La otra persona, si bien atentó contra un bien jurídico, lo hizo contra algo que tiene mucho menos valor: un carro y, en su caso, si no existe riesgo de fuga, se le podrá imponer otro tipo de medida cautelar que no sea la prisión preventiva oficiosa justificada, detalló.

“En síntesis: no existe ningún riesgo de que narcotraficantes, secuestradores, violadores, feminicidas, homicidas, salgan de inmediato de prisión o ya no entren a prisión al desaparecer la figura de la prisión preventiva oficiosa, porque en todos los casos el ministerio público deberá de justificar las razones por las cuáles la persona acusada debe permanecer en prisión, y el juez lo debe autorizar”, dijo.

No obstante, consideró que esto significará una mayor carga para el ministerio público, debido a que ahora no solo tendrá que fundamentar la acusación, sino tendrá que probar de manera fehaciente, “al menos con datos de prueba, que la persona permanezca en prisión, si es que así lo quiere el ministerio público y así lo pide ante el juez”.

 

“El gran reto es para el ministerio público porque tendrá que hacer mejor su trabajo. El tema no es que al desaparecer esta figura se va a echar atrás la política de seguridad pública, porque el aumento de los delitos, a partir del 2019, que amerita prisión preventiva oficiosa, no han disminuido ni han mejorado en absoluto la seguridad pública del país”, indicó Palacios.

El tener a las personas en prisión preventiva –consideró la maestra en Derecho– lo único que demuestra es llenar las cárceles de presuntos delincuentes y de personas inocentes, porque la presunción de inocencia prevalece.

Presión a la Corte

Para la postura del gobierno federal, en el sentido de que “desaparecer” la prisión preventiva va en contra de la estrategia de seguridad, no es más que una “presión a los ministros de la Corte, que atenta contra la independencia del Poder Judicial”, acusó.

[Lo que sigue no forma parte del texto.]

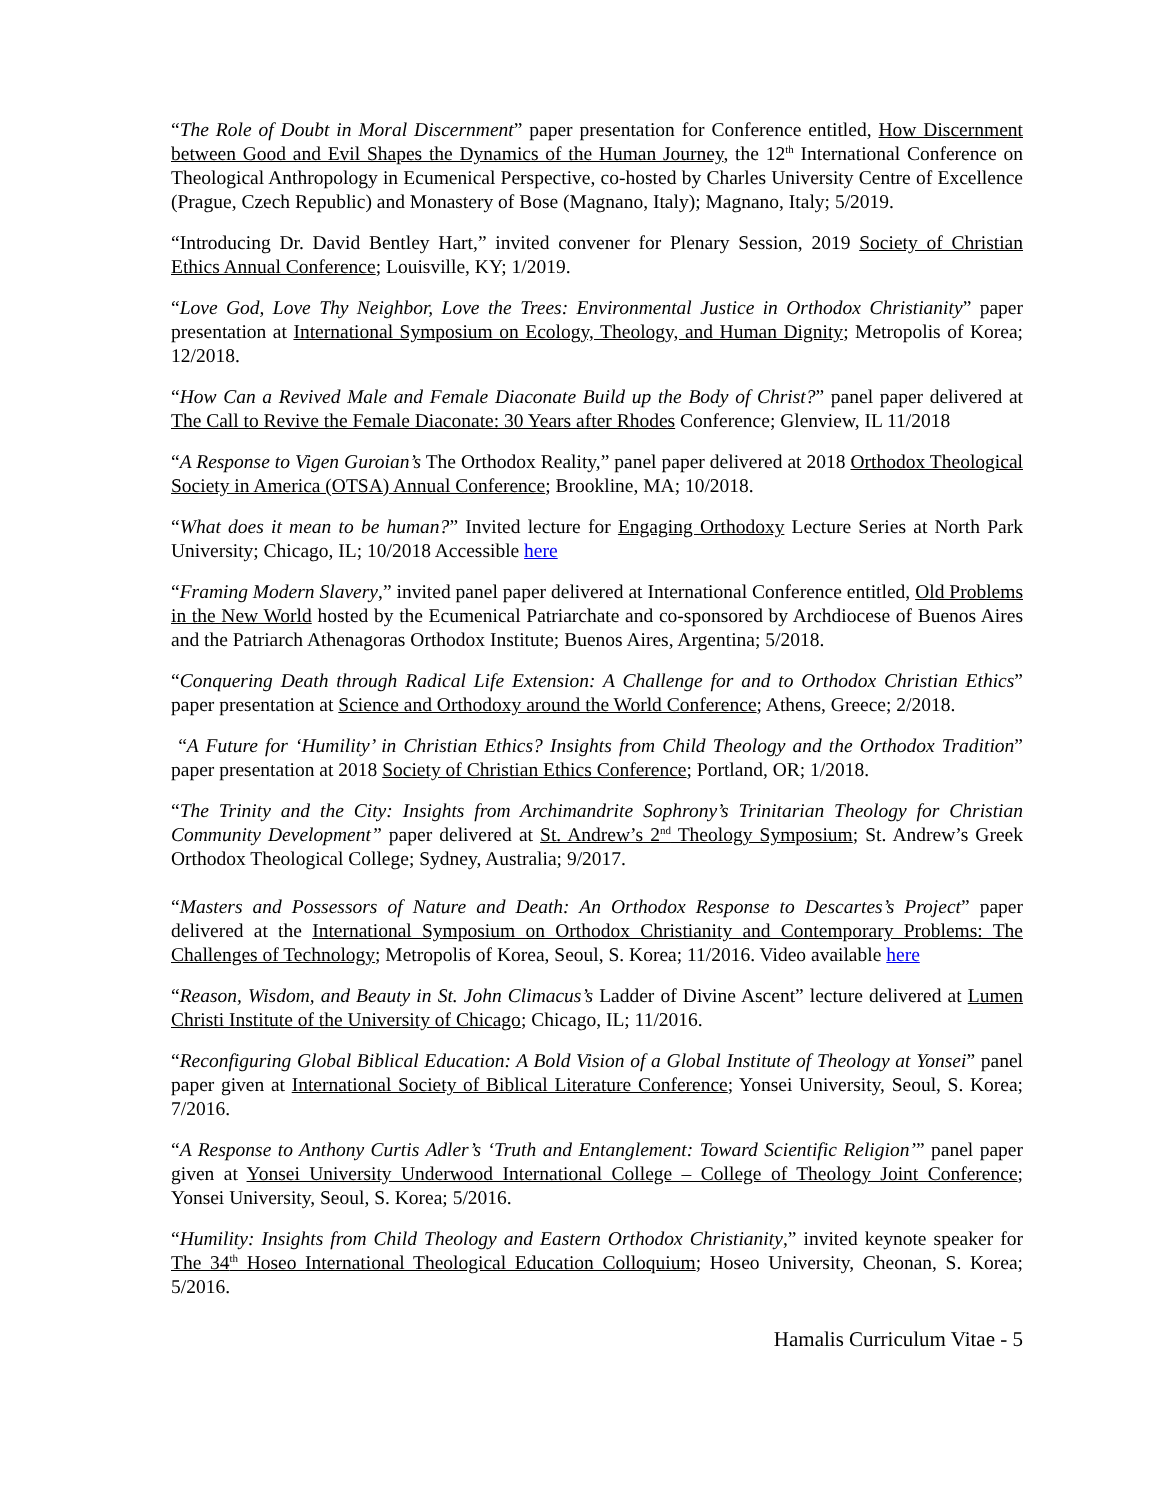“The Role of Doubt in Moral Discernment” paper presentation for Conference entitled, How Discernment between Good and Evil Shapes the Dynamics of the Human Journey, the 12<sup>th</sup> International Conference on Theological Anthropology in Ecumenical Perspective, co-hosted by Charles University Centre of Excellence (Prague, Czech Republic) and Monastery of Bose (Magnano, Italy); Magnano, Italy; 5/2019.
“Introducing Dr. David Bentley Hart,” invited convener for Plenary Session, 2019 Society of Christian Ethics Annual Conference; Louisville, KY; 1/2019.
“Love God, Love Thy Neighbor, Love the Trees: Environmental Justice in Orthodox Christianity” paper presentation at International Symposium on Ecology, Theology, and Human Dignity; Metropolis of Korea; 12/2018.
“How Can a Revived Male and Female Diaconate Build up the Body of Christ?” panel paper delivered at The Call to Revive the Female Diaconate: 30 Years after Rhodes Conference; Glenview, IL 11/2018
“A Response to Vigen Guroian’s The Orthodox Reality,” panel paper delivered at 2018 Orthodox Theological Society in America (OTSA) Annual Conference; Brookline, MA; 10/2018.
“What does it mean to be human?” Invited lecture for Engaging Orthodoxy Lecture Series at North Park University; Chicago, IL; 10/2018 Accessible here
“Framing Modern Slavery,” invited panel paper delivered at International Conference entitled, Old Problems in the New World hosted by the Ecumenical Patriarchate and co-sponsored by Archdiocese of Buenos Aires and the Patriarch Athenagoras Orthodox Institute; Buenos Aires, Argentina; 5/2018.
“Conquering Death through Radical Life Extension: A Challenge for and to Orthodox Christian Ethics” paper presentation at Science and Orthodoxy around the World Conference; Athens, Greece; 2/2018.
“A Future for ‘Humility’ in Christian Ethics? Insights from Child Theology and the Orthodox Tradition” paper presentation at 2018 Society of Christian Ethics Conference; Portland, OR; 1/2018.
“The Trinity and the City: Insights from Archimandrite Sophrony’s Trinitarian Theology for Christian Community Development” paper delivered at St. Andrew’s 2<sup>nd</sup> Theology Symposium; St. Andrew’s Greek Orthodox Theological College; Sydney, Australia; 9/2017.
“Masters and Possessors of Nature and Death: An Orthodox Response to Descartes’s Project” paper delivered at the International Symposium on Orthodox Christianity and Contemporary Problems: The Challenges of Technology; Metropolis of Korea, Seoul, S. Korea; 11/2016. Video available here
“Reason, Wisdom, and Beauty in St. John Climacus’s Ladder of Divine Ascent” lecture delivered at Lumen Christi Institute of the University of Chicago; Chicago, IL; 11/2016.
“Reconfiguring Global Biblical Education: A Bold Vision of a Global Institute of Theology at Yonsei” panel paper given at International Society of Biblical Literature Conference; Yonsei University, Seoul, S. Korea; 7/2016.
“A Response to Anthony Curtis Adler’s ‘Truth and Entanglement: Toward Scientific Religion’” panel paper given at Yonsei University Underwood International College – College of Theology Joint Conference; Yonsei University, Seoul, S. Korea; 5/2016.
“Humility: Insights from Child Theology and Eastern Orthodox Christianity,” invited keynote speaker for The 34<sup>th</sup> Hoseo International Theological Education Colloquium; Hoseo University, Cheonan, S. Korea; 5/2016.
Hamalis Curriculum Vitae - 5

“Creo que es muy grave que hagan este tipo de pronunciamientos tanto el presidente López Obrador, como el secretario de gobernación, Adán Augusto López.

De tal suerte que en el tema específico, este asunto ya no es un tema jurídico, es un asunto político. ¿Por qué? Porque Andrés Manuel López Obrador desde que asumió como presidente y, luego de la reforma del 2019, viene presumiendo discursivamente de que ya no hay impunidad, porque desde su perspectiva la corrupción ya no se permite y se castiga como si fuera un delito grave”, sostuvo.

No hay ningún funcionario que haya sido encarcelado con prisión preventiva oficiosa en esta administración, acusado de corrupción, tratándose de delitos de enriquecimiento ilícito y ejercicio abusivo de la función. Ni siquiera, Emilio Lozoya, extitular de Pemex”
Suyra Palacios, abogada y maestra en Derecho

Para sus seguidores, –opinó Palacios– AMLO “encarcela a personas porque son corruptas, lo cual no es cierto. Además, en México, la impunidad alcanza un 95%”.